WORK REQUIRED: Using the material that follows, output exactly the lines from the one containing "Ajustado de Spider-Man" through the one containing "Подобные товары компании", with both ends kept.
■ ■ ■ ■ ■ ■ ■
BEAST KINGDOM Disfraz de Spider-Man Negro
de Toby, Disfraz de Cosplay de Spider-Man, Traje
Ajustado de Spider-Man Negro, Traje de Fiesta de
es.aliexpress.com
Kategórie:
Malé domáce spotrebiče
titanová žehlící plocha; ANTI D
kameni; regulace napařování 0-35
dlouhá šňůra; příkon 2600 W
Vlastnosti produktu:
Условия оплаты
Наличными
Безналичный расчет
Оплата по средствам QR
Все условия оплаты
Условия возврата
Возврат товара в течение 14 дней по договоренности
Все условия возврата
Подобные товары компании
■ ■ ■ ■ ■ ■ ■
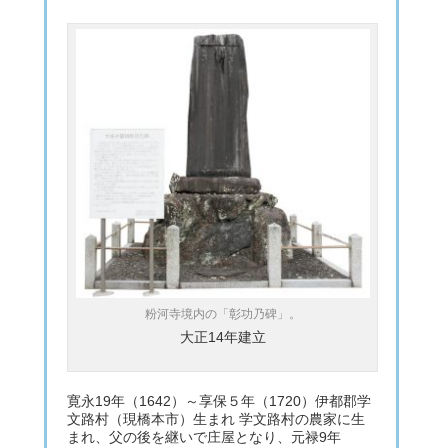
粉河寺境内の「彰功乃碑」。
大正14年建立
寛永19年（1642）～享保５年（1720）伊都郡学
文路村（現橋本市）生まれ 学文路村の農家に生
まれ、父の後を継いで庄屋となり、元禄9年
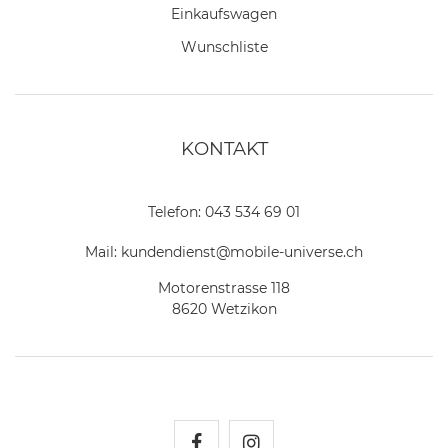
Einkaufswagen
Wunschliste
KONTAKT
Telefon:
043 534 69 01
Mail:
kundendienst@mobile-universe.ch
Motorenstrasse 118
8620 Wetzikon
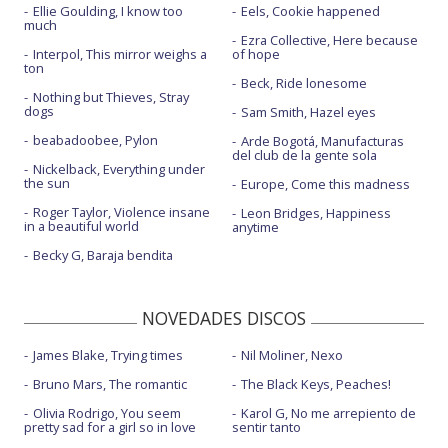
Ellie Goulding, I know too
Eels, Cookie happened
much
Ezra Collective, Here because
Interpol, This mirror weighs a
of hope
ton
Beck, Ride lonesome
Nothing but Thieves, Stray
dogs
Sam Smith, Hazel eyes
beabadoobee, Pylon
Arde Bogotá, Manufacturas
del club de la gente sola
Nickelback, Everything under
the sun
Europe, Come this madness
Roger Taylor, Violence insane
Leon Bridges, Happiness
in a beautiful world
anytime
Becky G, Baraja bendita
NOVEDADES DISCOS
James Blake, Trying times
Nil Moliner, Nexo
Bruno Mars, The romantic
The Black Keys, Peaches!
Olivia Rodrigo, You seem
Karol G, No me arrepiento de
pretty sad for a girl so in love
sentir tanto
■ ■ ■ ■ ■ ■ ■
RESPONSE BELOW:
Ajustado de Spider-Man Negro, Traje de Fiesta de
es.aliexpress.com
Kategórie:
Malé domáce spotrebiče
titanová žehlící plocha; ANTI D
kameni; regulace napařování 0-35
dlouhá šňůra; příkon 2600 W
Vlastnosti produktu:
Условия оплаты
Наличными
Безналичный расчет
Оплата по средствам QR
Все условия оплаты
Условия возврата
Возврат товара в течение 14 дней по договоренности
Все условия возврата
Подобные товары компании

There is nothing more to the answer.